Botworld is a toy example of the type of universe that these formalisms are designed to reason about: it provides a concrete world containing agents (“robots”) whose internal computations are a part of the environment, and allows us to study what happens when the Cartesian barrier between an agent and its environment breaks down. Botworld allows us to write decision problems where the Cartesian barrier is relevant, program actual agents, and run the system.
As it turns out, many interesting problems arise when agents are embedded in their environment. For example, agents whose source code is readable may be subjected to Newcomb-like problems by entities that simulate the agent and choose their actions accordingly.
Furthermore, certain obstacles to self-reference arise when non-Cartesian agents attempt to achieve confidence in their future actions. Some of these issues are raised by Yudkowsky and Herreshoff; Botworld gives us a concrete environment in which we can examine them.

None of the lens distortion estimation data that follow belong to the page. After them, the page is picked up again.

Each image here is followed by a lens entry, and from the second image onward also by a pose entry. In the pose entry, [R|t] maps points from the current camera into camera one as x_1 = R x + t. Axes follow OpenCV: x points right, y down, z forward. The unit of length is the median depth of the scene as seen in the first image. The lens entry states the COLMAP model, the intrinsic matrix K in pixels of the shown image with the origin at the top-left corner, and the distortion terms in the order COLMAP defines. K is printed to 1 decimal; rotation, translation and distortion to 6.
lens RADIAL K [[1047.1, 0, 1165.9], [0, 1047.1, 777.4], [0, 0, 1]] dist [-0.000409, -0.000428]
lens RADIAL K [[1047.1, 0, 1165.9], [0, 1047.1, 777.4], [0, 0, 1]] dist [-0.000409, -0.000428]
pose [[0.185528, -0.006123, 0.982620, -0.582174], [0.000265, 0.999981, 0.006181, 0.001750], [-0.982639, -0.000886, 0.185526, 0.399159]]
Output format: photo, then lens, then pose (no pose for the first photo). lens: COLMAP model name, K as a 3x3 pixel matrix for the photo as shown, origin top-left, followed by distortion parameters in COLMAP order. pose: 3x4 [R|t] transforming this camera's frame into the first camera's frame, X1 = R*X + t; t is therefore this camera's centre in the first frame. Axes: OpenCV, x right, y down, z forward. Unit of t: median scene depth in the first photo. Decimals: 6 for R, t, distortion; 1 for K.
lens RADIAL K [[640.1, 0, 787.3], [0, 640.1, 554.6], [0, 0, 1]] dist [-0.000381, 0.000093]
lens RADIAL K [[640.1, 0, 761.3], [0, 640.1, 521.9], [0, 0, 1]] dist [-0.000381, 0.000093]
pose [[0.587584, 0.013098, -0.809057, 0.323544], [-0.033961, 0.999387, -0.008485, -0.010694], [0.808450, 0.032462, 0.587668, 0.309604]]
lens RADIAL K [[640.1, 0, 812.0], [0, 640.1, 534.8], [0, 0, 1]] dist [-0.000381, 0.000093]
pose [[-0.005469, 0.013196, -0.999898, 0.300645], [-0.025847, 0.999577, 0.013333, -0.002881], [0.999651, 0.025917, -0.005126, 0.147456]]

One of the primary benefits of Botworld is concreteness: when working with abstract problems of self-reference, it is often very useful to see a concrete decision problem (“game”) in a fully specified world that directly exhibits the obstacle under consideration. Botworld makes it easier to visualize these obstacles.
Conversely, Botworld also makes it easier to visualize suggested agent architectures, which in turn makes it easier to visualize potential problems and probe the architecture for edge cases.
Finally, Botworld is a tool for communicating. It is our hope that Botworld will help others understand the varying formalisms for self-modifying agents by giving them a concrete way to visualize such architectures being implemented. Furthermore, Botworld gives us a concrete way to illustrate various obstacles, by implementing Botworld games in which the obstacles arise.
Botworld has helped us gain a deeper understanding of varying formalisms for self-modifying agents and the obstacles they face. It is our hope that Botworld will help others more concretely understand these issues as well.